RobertKirk comments on Epistemological Vigilance for Alignment

RobertKirk 6 Jun 2022 13:57 UTC
LW: 3 AF: 3
AF

Newtonian: complex reactions

So please suggest alternative names and characterizations, or ask questions to pinpoint what I’m describing.

Are you pointing here at the fact that the AI training process and world will be a complex system, and as such it is hard to predict the outcomes of interventions, and hence the first-order obvious outcomes of interventions may not occur, or may be dominated by higher-order outcomes? That’s what the “complex reactions” and some of the references kind of point at, but then in the description you seem to be talking more about a specific case: Strong optimisation will always find a path if it exists, so patching some but not all paths isn’t useful, and in fact could have weird counter-productive effects if the remaining paths that the strong optimisation takes are actually worse in some other ways than the ones you patched.

Other possible names would then be either leaning into the complex systems view, so the (possibly incorrect) assumption is something like “non-complexity” or “linear/predictable responses”; or leaning into the optimisation paths analogy which might be something like “incremental improvement is ok” although that is pretty bad as a name.
- adamShimi 6 Jun 2022 17:44 UTC
  LW: 4 AF: 3
  AF Parent
  Are you pointing here at the fact that the AI training process and world will be a complex system, and as such it is hard to predict the outcomes of interventions, and hence the first-order obvious outcomes of interventions may not occur, or may be dominated by higher-order outcomes?
  This points at the same thing IMO, although still in a confusing way.

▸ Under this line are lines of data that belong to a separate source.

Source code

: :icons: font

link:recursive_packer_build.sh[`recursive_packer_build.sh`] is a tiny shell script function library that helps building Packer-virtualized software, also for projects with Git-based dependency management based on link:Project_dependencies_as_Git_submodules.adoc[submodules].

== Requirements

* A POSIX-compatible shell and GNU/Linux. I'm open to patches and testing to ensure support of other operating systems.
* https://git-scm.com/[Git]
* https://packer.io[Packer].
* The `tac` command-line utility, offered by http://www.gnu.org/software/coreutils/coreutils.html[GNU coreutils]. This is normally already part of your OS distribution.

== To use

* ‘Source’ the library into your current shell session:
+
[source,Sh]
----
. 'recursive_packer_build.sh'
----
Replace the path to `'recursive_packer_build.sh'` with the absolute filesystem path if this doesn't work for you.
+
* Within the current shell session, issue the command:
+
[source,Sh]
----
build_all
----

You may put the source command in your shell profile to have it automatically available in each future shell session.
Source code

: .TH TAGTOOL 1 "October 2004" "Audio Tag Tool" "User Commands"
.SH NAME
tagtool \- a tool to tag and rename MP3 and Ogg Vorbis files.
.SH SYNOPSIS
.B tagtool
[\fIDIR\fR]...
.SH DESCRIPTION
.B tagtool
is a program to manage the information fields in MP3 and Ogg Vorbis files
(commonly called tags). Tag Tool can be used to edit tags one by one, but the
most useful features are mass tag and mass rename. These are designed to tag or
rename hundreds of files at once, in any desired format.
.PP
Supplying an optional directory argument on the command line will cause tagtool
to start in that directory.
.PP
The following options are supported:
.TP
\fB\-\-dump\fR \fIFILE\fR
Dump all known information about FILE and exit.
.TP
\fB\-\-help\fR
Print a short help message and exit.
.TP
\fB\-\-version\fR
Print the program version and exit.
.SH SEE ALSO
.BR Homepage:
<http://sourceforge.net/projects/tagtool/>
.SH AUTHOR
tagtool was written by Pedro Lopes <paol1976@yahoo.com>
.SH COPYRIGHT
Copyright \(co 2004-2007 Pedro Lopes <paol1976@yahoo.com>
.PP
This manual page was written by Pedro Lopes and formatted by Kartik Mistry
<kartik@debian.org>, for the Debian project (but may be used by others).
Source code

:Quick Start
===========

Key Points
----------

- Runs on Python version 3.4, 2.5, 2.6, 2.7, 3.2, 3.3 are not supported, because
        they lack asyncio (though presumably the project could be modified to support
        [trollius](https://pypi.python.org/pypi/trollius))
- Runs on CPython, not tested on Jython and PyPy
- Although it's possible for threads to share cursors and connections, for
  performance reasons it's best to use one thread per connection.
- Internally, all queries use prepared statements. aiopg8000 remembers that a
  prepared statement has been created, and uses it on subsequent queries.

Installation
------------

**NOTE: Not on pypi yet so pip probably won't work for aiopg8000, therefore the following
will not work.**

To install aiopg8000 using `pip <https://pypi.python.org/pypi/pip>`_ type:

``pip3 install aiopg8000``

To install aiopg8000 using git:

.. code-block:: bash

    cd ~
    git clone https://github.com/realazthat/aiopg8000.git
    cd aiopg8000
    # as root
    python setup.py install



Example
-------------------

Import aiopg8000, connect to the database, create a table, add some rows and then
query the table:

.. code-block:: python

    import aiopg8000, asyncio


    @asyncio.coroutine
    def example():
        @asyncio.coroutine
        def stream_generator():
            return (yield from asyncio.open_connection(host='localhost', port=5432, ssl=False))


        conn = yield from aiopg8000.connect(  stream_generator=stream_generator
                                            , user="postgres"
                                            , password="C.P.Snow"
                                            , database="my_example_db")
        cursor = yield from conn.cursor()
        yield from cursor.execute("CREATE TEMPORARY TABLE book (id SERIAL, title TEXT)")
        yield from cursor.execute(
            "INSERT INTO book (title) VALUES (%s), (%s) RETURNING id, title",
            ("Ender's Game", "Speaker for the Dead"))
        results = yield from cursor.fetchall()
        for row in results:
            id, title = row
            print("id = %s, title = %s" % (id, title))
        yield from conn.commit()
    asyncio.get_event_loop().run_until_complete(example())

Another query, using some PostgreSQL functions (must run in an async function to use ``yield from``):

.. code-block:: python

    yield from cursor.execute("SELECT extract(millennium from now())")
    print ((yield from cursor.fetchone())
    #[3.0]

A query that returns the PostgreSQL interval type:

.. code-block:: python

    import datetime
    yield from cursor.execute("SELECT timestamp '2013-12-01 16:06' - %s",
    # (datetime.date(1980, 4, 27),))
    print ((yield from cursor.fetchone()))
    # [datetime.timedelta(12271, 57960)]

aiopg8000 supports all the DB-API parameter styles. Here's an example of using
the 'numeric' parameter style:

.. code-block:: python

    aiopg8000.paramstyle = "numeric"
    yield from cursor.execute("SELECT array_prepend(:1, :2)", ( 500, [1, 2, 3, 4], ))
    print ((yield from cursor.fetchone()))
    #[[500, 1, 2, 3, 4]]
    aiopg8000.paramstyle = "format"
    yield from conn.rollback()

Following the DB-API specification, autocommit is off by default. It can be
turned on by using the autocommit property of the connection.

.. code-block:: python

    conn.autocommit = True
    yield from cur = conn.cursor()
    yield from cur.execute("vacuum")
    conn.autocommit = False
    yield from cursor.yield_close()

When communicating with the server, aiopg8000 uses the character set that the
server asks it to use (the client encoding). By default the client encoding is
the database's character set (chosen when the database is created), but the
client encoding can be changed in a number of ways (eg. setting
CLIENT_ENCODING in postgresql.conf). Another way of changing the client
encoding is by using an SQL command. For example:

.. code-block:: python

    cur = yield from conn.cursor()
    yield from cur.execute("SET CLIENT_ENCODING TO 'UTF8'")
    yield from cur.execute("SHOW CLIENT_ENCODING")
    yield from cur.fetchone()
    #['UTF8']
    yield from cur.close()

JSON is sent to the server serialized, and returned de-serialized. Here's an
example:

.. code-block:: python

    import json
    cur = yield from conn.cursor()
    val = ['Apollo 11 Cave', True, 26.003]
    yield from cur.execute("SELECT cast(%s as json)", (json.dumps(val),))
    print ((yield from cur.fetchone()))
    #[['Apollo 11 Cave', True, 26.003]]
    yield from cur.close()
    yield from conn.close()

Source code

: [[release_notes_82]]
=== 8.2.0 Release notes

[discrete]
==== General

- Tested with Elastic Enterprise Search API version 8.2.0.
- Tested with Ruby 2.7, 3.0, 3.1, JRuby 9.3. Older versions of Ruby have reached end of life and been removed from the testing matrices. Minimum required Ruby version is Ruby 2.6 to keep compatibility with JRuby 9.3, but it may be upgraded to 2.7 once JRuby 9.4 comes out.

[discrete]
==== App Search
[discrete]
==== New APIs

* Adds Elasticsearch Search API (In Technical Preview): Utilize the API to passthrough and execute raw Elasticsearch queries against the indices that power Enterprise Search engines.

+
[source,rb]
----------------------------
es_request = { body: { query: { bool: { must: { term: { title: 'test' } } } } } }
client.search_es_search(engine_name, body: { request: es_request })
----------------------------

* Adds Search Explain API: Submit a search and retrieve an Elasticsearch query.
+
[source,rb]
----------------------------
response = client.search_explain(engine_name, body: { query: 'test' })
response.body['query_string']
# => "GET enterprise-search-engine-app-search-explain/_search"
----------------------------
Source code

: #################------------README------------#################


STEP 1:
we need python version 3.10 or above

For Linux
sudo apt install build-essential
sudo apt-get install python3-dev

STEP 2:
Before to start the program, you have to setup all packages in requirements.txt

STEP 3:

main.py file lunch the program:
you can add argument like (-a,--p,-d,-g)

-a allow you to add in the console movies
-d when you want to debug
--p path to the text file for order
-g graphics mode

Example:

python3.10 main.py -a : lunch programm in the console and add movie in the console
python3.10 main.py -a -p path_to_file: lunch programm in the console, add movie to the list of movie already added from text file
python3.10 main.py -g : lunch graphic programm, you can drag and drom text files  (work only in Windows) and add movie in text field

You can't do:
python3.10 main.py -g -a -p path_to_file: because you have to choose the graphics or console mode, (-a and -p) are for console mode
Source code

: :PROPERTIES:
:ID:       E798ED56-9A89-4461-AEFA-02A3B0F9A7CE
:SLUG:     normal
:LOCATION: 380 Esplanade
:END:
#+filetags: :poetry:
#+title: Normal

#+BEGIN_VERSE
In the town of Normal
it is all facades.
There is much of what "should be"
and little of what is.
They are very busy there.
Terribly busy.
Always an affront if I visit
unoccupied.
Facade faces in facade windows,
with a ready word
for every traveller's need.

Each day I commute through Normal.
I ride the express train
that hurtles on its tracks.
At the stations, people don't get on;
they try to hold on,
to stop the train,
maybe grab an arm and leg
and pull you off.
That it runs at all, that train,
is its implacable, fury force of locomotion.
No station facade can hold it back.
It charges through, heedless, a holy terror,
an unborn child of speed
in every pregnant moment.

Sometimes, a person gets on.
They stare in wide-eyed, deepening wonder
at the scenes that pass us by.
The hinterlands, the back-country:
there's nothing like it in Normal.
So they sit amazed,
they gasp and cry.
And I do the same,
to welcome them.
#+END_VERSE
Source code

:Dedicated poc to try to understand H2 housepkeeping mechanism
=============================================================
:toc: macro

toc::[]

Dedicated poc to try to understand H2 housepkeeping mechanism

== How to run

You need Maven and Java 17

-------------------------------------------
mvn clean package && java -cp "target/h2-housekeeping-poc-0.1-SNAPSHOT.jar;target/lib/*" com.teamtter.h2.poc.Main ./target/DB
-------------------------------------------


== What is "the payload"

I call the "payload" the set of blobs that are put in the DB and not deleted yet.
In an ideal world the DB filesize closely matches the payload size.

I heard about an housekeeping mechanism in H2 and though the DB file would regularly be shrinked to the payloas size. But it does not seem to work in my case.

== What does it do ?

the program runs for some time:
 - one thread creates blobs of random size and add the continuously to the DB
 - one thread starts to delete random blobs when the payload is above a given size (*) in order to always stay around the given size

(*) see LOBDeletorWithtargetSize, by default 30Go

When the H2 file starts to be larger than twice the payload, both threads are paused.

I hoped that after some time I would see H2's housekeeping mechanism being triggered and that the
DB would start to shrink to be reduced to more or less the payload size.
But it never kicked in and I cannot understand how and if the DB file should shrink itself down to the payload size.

This assumption is basically that you can predict the result of an intervention without having to understand the internal mechanism in detail, because the latter is straightforward.
  Other possible names would then be either leaning into the complex systems view, so the (possibly incorrect) assumption is something like “non-complexity” or “linear/predictable responses”; or leaning into the optimisation paths analogy which might be something like “incremental improvement is ok” although that is pretty bad as a name.
  Someone at Conjecture proposed linear too, but Newtonian physics isn’t linear. Although I agree that the sort of behavior and reaction I’m pointing out fit within the “non-linear” category.
  - Kenoubi 8 Jun 2022 20:12 UTC
    2 points
    Parent
    Thermodynamic? Thermodynamics seems to be about using a small number of summary statistics (temperature, pressure, density, etc.) because the microstructure of the system isn’t necessary to compute what will happen at the macro level.
  - RobertKirk 20 Jun 2022 9:40 UTC
    LW: 1 AF: 1
    AF Parent
    
    This assumption is basically that you can predict the result of an intervention without having to understand the internal mechanism in detail, because the latter is straightforward.
    
    This seems to me that you want a word for whatever the opposite of complex/chaotic systems are, right? Although obviously “Simple” is probably not the best word (as it’s very generic). It could be “Simple Dynamics” or “Predictable Dynamics”?